Problem to solve: Pick out and copy every line of the records that contains the string "context".

(Stored records)
--------------------------------------------------
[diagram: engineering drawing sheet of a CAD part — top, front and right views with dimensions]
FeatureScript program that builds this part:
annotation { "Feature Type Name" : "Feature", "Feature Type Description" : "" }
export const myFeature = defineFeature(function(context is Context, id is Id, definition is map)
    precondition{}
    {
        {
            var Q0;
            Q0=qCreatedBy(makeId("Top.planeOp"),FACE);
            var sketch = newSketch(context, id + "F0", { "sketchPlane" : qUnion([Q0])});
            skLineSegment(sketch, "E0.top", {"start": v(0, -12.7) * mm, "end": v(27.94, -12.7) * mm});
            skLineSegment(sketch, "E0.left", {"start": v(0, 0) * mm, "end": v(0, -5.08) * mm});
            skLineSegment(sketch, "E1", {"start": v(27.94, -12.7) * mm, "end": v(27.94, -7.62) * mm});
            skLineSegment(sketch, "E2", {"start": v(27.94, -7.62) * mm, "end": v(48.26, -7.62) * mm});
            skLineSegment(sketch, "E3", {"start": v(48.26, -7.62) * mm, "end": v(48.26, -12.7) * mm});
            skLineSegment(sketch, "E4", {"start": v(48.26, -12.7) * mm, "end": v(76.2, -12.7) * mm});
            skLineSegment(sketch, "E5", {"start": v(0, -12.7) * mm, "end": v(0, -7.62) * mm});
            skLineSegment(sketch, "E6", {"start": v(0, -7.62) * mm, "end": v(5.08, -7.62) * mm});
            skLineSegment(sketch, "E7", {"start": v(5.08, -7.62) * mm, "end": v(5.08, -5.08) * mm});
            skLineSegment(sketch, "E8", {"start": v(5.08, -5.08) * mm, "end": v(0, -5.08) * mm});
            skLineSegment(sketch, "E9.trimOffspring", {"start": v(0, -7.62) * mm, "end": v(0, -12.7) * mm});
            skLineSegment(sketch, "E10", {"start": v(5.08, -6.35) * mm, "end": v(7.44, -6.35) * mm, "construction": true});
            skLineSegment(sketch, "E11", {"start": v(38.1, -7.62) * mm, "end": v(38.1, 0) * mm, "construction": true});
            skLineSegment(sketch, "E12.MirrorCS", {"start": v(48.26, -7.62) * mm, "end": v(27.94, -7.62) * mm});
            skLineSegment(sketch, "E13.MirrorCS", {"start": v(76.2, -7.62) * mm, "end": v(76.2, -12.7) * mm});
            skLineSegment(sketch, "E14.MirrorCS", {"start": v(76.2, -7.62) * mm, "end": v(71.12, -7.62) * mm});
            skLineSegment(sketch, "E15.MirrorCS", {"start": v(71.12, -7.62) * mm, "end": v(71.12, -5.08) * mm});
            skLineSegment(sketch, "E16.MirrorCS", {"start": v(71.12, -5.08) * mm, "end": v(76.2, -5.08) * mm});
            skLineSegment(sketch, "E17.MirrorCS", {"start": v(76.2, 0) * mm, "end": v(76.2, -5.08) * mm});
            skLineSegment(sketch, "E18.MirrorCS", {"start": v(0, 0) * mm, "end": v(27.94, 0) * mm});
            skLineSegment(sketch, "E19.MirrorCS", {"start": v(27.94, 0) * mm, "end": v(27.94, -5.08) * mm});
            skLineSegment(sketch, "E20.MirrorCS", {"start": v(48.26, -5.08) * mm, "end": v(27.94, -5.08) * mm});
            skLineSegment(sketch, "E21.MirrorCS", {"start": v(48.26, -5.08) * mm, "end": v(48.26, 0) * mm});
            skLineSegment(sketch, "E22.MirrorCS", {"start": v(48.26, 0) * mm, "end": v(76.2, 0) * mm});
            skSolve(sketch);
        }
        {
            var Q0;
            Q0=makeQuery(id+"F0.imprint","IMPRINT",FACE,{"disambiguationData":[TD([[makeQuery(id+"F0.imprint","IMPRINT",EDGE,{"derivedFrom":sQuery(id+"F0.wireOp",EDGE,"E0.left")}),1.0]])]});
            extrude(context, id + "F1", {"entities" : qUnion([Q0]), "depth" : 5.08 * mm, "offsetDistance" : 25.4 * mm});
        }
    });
--------------------------------------------------
Written reply:
export const myFeature = defineFeature(function(context is Context, id is Id, definition is map)
            var sketch = newSketch(context, id + "F0", { "sketchPlane" : qUnion([Q0])});
            extrude(context, id + "F1", {"entities" : qUnion([Q0]), "depth" : 5.08 * mm, "offsetDistance" : 25.4 * mm});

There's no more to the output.